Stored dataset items

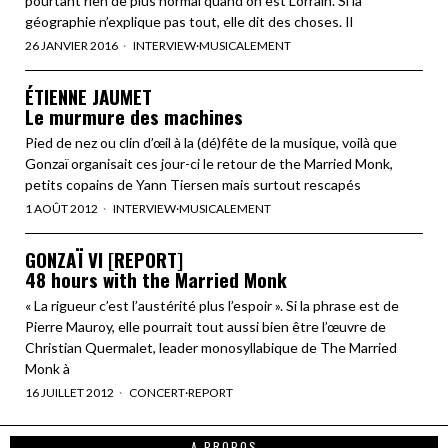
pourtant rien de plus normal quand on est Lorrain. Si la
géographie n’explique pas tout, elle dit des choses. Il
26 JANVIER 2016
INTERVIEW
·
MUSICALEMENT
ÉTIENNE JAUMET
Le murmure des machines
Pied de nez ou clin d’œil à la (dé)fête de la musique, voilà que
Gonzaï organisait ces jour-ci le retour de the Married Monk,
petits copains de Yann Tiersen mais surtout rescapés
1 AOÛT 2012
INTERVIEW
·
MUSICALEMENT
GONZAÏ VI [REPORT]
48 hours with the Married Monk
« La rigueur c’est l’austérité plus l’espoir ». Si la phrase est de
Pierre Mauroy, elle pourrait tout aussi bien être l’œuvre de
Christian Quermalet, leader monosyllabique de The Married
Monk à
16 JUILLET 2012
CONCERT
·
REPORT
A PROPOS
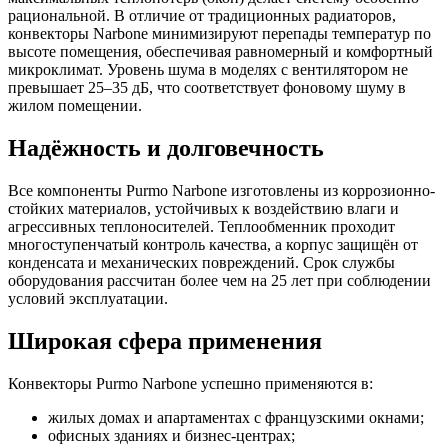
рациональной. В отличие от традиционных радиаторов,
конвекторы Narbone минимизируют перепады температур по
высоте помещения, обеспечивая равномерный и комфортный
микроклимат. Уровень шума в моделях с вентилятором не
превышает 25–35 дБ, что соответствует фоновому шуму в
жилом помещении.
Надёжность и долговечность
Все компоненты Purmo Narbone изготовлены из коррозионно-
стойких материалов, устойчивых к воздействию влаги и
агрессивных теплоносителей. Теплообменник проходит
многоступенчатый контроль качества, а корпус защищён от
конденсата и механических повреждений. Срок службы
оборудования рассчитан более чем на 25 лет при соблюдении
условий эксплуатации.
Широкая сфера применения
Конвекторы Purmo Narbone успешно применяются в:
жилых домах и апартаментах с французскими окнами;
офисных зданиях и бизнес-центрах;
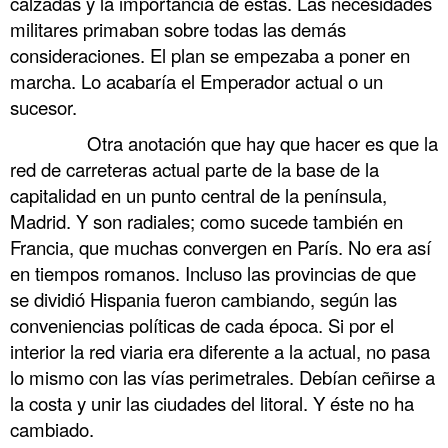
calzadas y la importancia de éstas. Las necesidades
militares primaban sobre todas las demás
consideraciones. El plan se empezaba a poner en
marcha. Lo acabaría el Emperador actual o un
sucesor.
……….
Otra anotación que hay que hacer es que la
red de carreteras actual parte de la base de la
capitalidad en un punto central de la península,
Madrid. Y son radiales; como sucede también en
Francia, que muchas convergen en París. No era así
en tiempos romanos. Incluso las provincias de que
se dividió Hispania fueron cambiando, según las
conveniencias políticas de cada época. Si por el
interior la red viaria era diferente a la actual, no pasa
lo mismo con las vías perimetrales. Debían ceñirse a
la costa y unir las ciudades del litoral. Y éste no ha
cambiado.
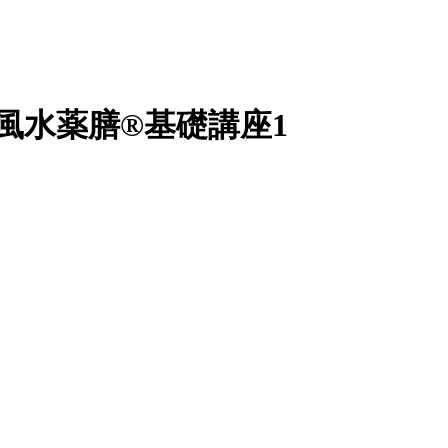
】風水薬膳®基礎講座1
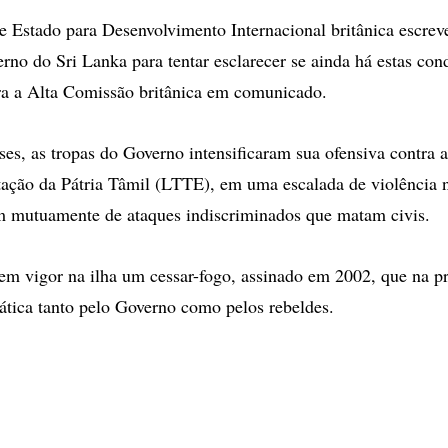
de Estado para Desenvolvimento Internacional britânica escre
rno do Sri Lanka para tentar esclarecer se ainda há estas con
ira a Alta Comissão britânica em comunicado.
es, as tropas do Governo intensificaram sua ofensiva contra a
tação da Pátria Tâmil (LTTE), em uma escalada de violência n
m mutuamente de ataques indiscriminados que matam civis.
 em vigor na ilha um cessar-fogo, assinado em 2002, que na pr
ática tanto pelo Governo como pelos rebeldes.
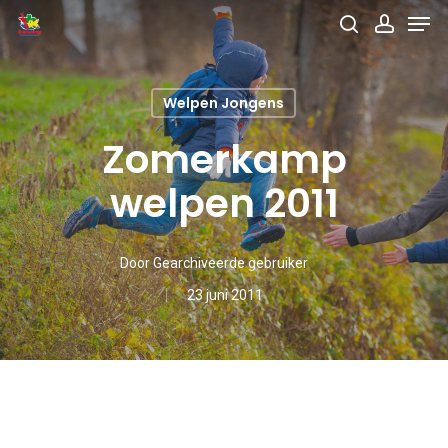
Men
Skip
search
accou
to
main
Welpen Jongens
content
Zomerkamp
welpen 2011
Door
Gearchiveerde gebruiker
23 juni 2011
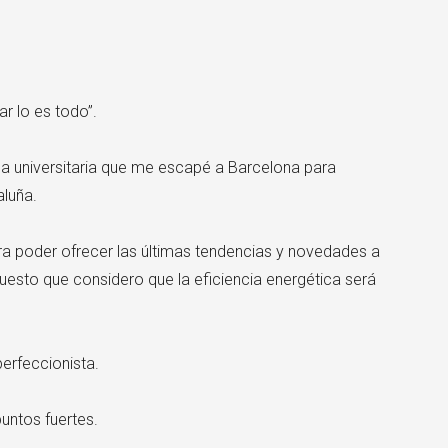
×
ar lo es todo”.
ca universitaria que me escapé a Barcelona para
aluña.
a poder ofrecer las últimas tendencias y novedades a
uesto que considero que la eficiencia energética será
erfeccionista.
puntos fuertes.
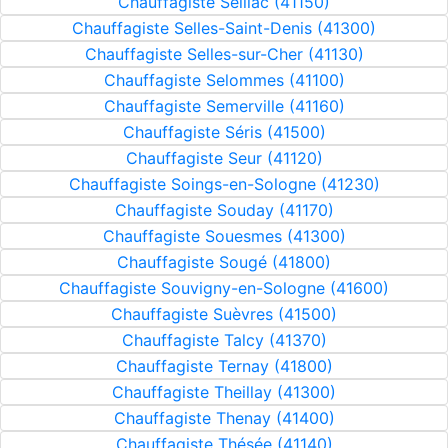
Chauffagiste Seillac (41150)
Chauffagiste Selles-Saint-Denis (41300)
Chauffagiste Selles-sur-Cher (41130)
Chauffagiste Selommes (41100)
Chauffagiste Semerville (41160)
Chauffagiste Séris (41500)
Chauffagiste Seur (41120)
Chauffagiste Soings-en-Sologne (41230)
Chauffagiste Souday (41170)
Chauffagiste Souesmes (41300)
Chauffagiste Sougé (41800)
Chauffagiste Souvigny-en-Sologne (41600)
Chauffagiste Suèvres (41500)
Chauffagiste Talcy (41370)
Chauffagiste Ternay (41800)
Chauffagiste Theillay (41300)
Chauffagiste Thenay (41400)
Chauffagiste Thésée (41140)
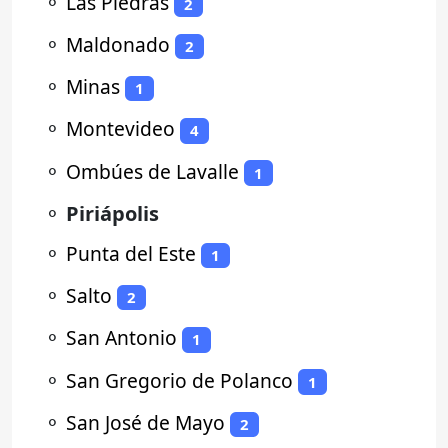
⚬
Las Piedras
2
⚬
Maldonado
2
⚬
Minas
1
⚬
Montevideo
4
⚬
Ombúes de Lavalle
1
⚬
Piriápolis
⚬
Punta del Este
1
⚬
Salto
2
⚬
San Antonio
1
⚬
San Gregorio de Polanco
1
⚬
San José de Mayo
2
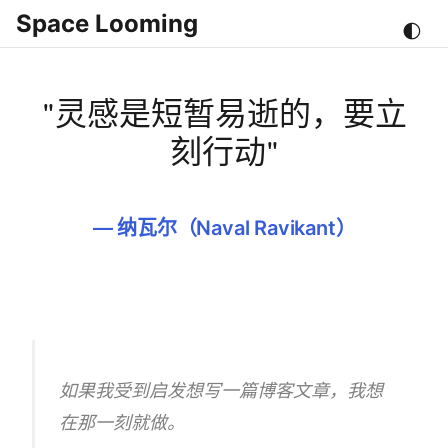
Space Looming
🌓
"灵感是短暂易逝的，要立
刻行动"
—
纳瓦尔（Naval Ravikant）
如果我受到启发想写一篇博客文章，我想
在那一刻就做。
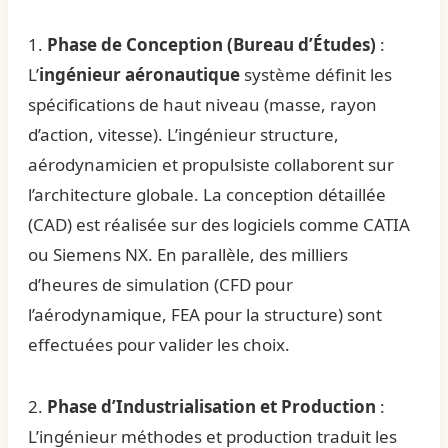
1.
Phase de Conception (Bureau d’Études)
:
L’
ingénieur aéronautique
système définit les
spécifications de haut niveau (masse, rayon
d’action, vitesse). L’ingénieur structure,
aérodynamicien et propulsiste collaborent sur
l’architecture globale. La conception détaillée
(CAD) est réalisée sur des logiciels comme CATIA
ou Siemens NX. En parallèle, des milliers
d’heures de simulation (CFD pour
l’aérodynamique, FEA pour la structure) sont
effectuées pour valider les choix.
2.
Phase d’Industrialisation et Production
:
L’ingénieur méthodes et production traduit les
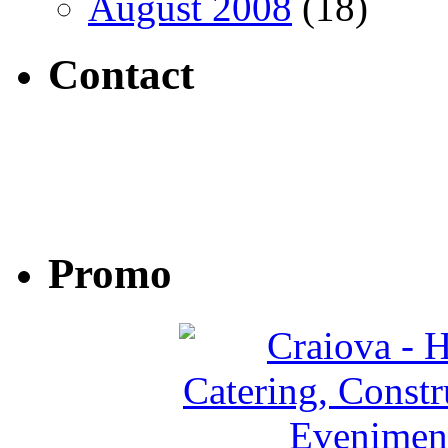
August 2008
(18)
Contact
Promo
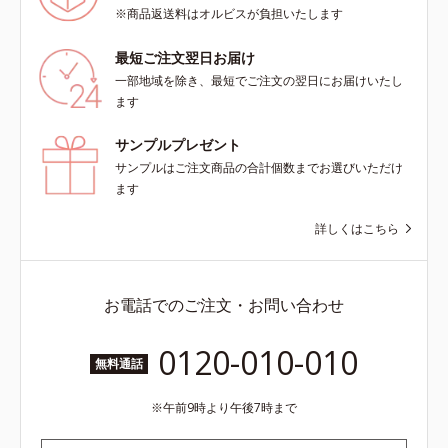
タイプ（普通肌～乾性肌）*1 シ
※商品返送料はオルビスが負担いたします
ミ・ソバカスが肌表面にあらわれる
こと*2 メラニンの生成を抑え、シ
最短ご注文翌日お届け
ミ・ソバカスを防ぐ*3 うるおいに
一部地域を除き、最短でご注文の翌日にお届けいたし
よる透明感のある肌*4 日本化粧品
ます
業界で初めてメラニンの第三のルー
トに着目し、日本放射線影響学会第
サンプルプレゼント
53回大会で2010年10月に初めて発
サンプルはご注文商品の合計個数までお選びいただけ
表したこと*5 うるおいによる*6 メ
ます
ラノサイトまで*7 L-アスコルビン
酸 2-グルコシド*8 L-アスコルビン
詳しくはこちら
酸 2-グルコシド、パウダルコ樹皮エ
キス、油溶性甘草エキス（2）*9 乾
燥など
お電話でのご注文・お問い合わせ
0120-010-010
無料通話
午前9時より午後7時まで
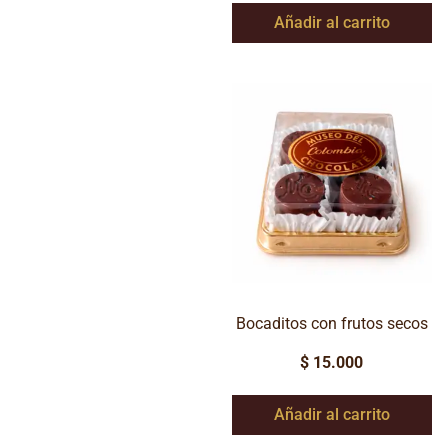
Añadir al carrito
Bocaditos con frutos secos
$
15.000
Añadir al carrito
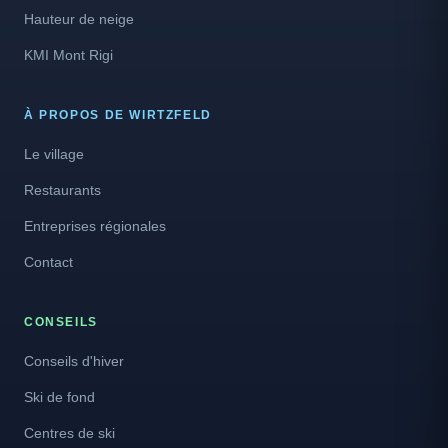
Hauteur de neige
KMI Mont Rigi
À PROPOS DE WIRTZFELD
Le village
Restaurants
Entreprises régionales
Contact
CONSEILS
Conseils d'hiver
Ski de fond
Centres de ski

PROBLEM DETAILS :: Only the lines above from the line with "géographie n’explique pas" to the line with "phrase est de", those two lines included, should be reproduced exactly.

SOLUTION ::
géographie n’explique pas tout, elle dit des choses. Il
26 JANVIER 2016
INTERVIEW
·
MUSICALEMENT
ÉTIENNE JAUMET
Le murmure des machines
Pied de nez ou clin d’œil à la (dé)fête de la musique, voilà que
Gonzaï organisait ces jour-ci le retour de the Married Monk,
petits copains de Yann Tiersen mais surtout rescapés
1 AOÛT 2012
INTERVIEW
·
MUSICALEMENT
GONZAÏ VI [REPORT]
48 hours with the Married Monk
« La rigueur c’est l’austérité plus l’espoir ». Si la phrase est de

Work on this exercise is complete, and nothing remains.